If you must use grocery store foods, favor endive and escarole as your staples. You need to mix in some grass, chopped soaked grass hay, soaked ZooMed Grassland pellets, and or some Mazuri to amend these types of greens. I would not use romaine very often or let it be a very large percentage of the diet. It lacks nutrition, fiber, calcium, and has a poor calcium to phosphorous ratio.

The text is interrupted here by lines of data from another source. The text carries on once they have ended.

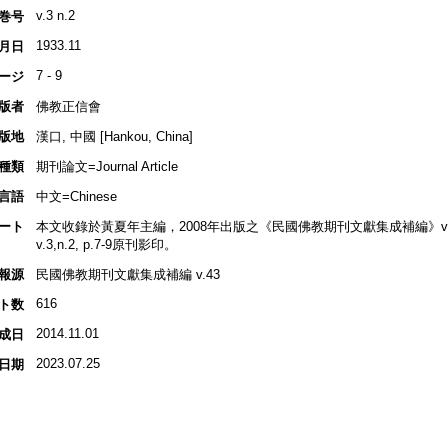
v.3 n.2
巻号
1933.11
月日
7 - 9
ージ
版者
佛教正信會
版地
漢口, 中國 [Hankou, China]
種類
期刊論文=Journal Article
言語
中文=Chinese
ート
本文收錄於黃夏年主編，2008年出版之《民國佛教期刊文獻集成補編》v.43, p
v.3,n.2, p.7-9原刊影印。
報源
民國佛教期刊文獻集成補編 v.43
616
ト数
2014.11.01
成日
2023.07.25
日期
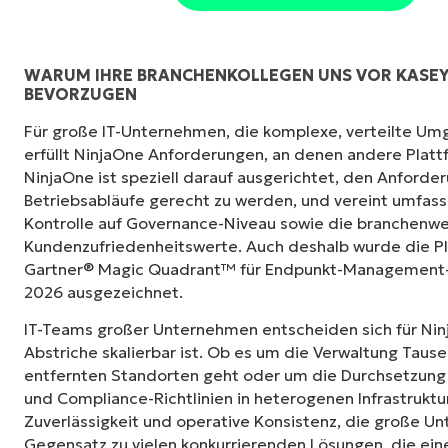
WARUM IHRE BRANCHENKOLLEGEN UNS VOR KASEY
BEVORZUGEN
„Früher brauchte ich 10-15 verschiedene To
Für große IT-Unternehmen, die komplexe, verteilte Um
NinjaOne mit seiner zentralisierten Benutzer
erfüllt NinjaOne Anforderungen, an denen andere Platt
NinjaOne macht das Leben so viel leichter.“
NinjaOne ist speziell darauf ausgerichtet, den Anford
Betriebsabläufe gerecht zu werden, und vereint umfas
Ernie Turner
Kontrolle auf Governance-Niveau sowie die branchenwe
Director of IT,
Vetcor
Kundenzufriedenheitswerte. Auch deshalb wurde die Pl
Gartner® Magic Quadrant™ für Endpunkt-Management-L
2026 ausgezeichnet.
IT-Teams großer Unternehmen entscheiden sich für Nin
Abstriche skalierbar ist. Ob es um die Verwaltung Taus
entfernten Standorten geht oder um die Durchsetzung 
und Compliance-Richtlinien in heterogenen Infrastruktu
Zuverlässigkeit und operative Konsistenz, die große U
Gegensatz zu vielen konkurrierenden Lösungen, die eine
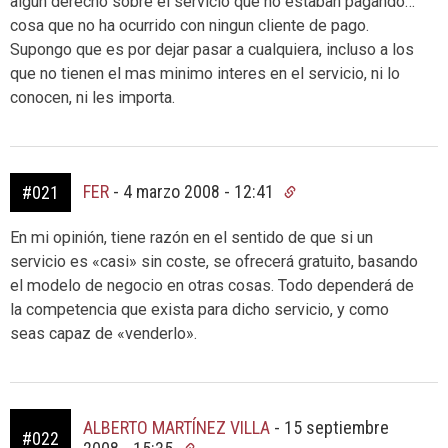
algun derecho sobre el servicio que no estaban pagando…
cosa que no ha ocurrido con ningun cliente de pago.
Supongo que es por dejar pasar a cualquiera, incluso a los
que no tienen el mas minimo interes en el servicio, ni lo
conocen, ni les importa.
FER
-
4 marzo 2008 - 12:41
#021
En mi opinión, tiene razón en el sentido de que si un
servicio es «casi» sin coste, se ofrecerá gratuito, basando
el modelo de negocio en otras cosas. Todo dependerá de
la competencia que exista para dicho servicio, y como
seas capaz de «venderlo».
ALBERTO MARTÍNEZ VILLA
-
15 septiembre
#022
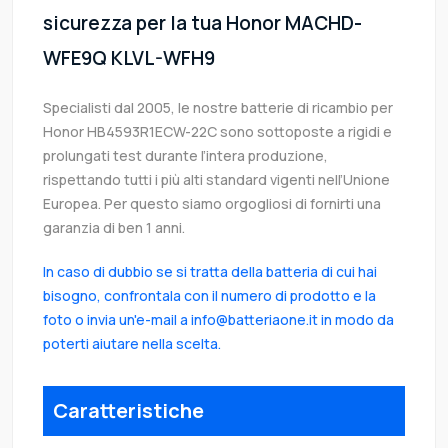
sicurezza per la tua Honor MACHD-
WFE9Q KLVL-WFH9
Specialisti dal 2005, le nostre batterie di ricambio per
Honor HB4593R1ECW-22C sono sottoposte a rigidi e
prolungati test durante l’intera produzione,
rispettando tutti i più alti standard vigenti nell’Unione
Europea. Per questo siamo orgogliosi di fornirti una
garanzia di ben 1 anni.
In caso di dubbio se si tratta della batteria di cui hai
bisogno, confrontala con il numero di prodotto e la
foto o invia un'e-mail a info@batteriaone.it in modo da
poterti aiutare nella scelta.
Caratteristiche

Here is thread with some feeding ideas:
https://tortoiseforum.org/threads/for-those-who-have-a-young-sulcata.76744/


----------



## cheerios586 (Jan 14, 2018)

Hi,

What is Mazuri and where can I find some? I'm having trouble finding food that is not romaine lettuce and such. I've been feeding mostly out of the grocery isle. I do have some mix tortoise food that has all the right mix. However she hates it and refuses to eat when I try to give it to her. I've tried moistening it, and only introducing it in small amounts to try to get her use to it, but, she will go days without eating if I do.

Thanks in advance!


----------



## Speedy-1 (Jan 14, 2018)

cheerios586 said:


> Hi,
> 
> What is Mazuri and where can I find some? I'm having trouble finding food that is not romaine lettuce and such. I've been feeding mostly out of the grocery isle. I do have some mix tortoise food that has all the right mix. However she hates it and refuses to eat when I try to give it to her. I've tried moistening it, and only introducing it in small amounts to try to get her use to it, but, she will go days without eating if I do.
> 
> Thanks in advance!



Here you go ; http://www.mazuri.com/promo4.aspx


----------



## cheerios586 (Jan 15, 2018)

Hi,
Thank you so much for the link. So, it's like tortoise dog food. lol


----------



## Reptilian Feline (Jan 16, 2018)

When Embers refused to eat his pelleted food (I always serve mine wet) I simply mushed it up with some banana (only if your tort can eat it) and he started eating it as well.


----------



## cheerios586 (Jan 16, 2018)

Speedy-1 said:


> Here you go ; http://www.mazuri.com/promo4.aspx


Hi,
Thank you so much for the link.


----------